It’s the first day of spring, here in the northern temperate zone. Daylight Savings Time began over a week ago. Yesterday and today I can admit to noticing certain springlike qualities, but, y’know, March is still asserting its leonine qualities as well. Roaring quite a bit at the moment, bright and wakening as all may be.
Today’s song celebrates the return to green. XTC, who brought us the chipper ditty “Season Cycle,” have more Olde English in them than most of their contemporaries, and when songwriter Andy Partridge wants to fling it out Shakespearean—or even older, how 'bout Chaucer (we’ll be hitting the month of pilgrimages soon enough)—he can, with abandon. But even for Will or Geoff, “the Green Man” was ancient, a figure for plenty, for the end of winter, for gathering ye rosebuds while ye may, for plighting a troth in the undergrowth, for feeling the sap of the season rising in all those interesting places, biologically speaking, it is apt to rise. And it’s still a little early for allergies, for those thus afflicted.

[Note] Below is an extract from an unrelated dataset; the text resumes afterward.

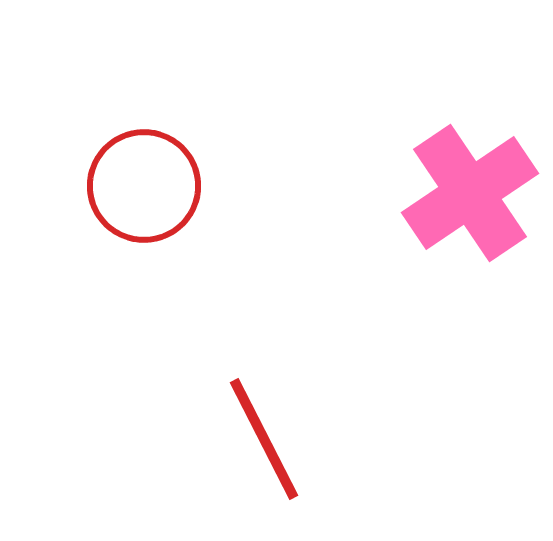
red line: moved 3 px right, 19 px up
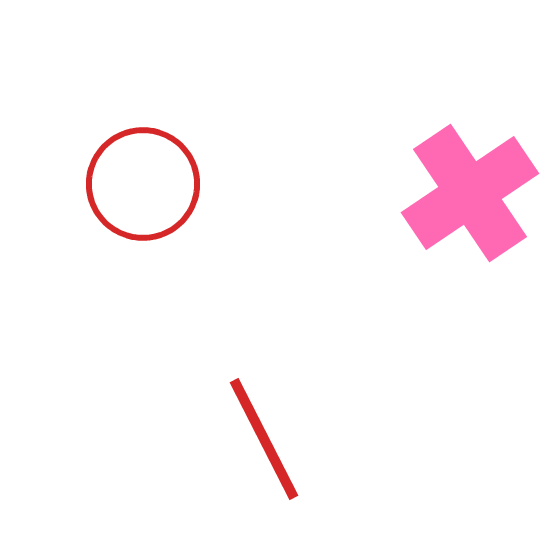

Tonight, to draw aside for a second, debuts at Yale Repertory Theatre These Paper Bullets—a mash-up of Much Ado About Nothing, which is all about pairing up, ultimately, and the musical stylings of a Faux Four (cheeky rip-off of the Fab Four). So, on a day when I will see Shakespeare meet The Beatles, for sure I’m going to feature Andy Partridge because if there’s any man among us who has basked in the spirit of both in his endlessly inventive oeuvre, well, he’s the man.
What to say about this song else? It’s a romp, it’s a delight, it’s got a flute part like Pan himself piping and inditing, inviting all pretty maids to put aside modesty and get to it. “You know for a million years he has been your lover / He’ll be a million more.” The force that through the green fuse drives the flower, as that “other Dylan” would say.
Partridge denies there’s anything “middle Eastern” in his melody or production, that’s it’s all Merry Olde. I don’t know, but those steely drums seem not so Olde English and those faux strings swirl with here and there a buzz that might make us remember when the FF went in for ragas. But I’m not going to second guess Mr. P., musically. I’m going to save that for the lyrics.
OK, they’re mostly pretty simple. The Greenman has been your lover and your father—a fructifying force of male desire, rising up to get the job done and with a song in his heart. Thy staff and thy rod, they comfort me, we say, wink wink. But here’s the rub. The lyrics on the XTC website and elsewhere give the bridge as “See the Greenman blow a kiss from High Church wall / An unknowing church will amplify his call.” IF that’s what it says, then it’s saying that the Greenman, the force of nature, even uses the church to get his message across, though the church, those prudes, don’t really embrace him or know him, in a biblical sense. Fine, and that does sound like AP getting his digs in. Still, what I always took him to say (before I bothered to look it up online) is “And a knowing church will amplify his call”—which struck me as a very clever word-to-the-wise: hey, believers, you want some folks to fill those pews, better make sure they go forth and multiply. I mean, really, with that being one of the edicts upon leaving Eden, it’s rather, well, senseless to act as if the church has been dickless all these long ages. Only see the fair ones coming out all bedecked and blooming for Easter and it’s clear that the Old Adam is still at work, inspiring the rage for progeny that leaves many of us in the lurch.
I’m going to leave aside the Mother Nature vs. Greenman debate, if there is one, and also about the actual de-greening of the globe that comes about from the many-too-many clambering for a place at the teat. Let’s just get into the song’s mantra-like chant, buzzing like an incessant insect, “lay your head, lay your head, lay your head . . . ” and Partridge singing with himself in harmony, “on the Greenman,” while the overlays of sound fill our ears like sap in a tree, nectar in a flower, semen in a penis.
This song is from 1999’s Apple Venus Volume I. A return to form for XTC after a long hiatus following the wondrous Nonsuch (1992). At the time, I heard this album as the bookend with English Settlement (1982), as the two albums where XTC established what XTC is.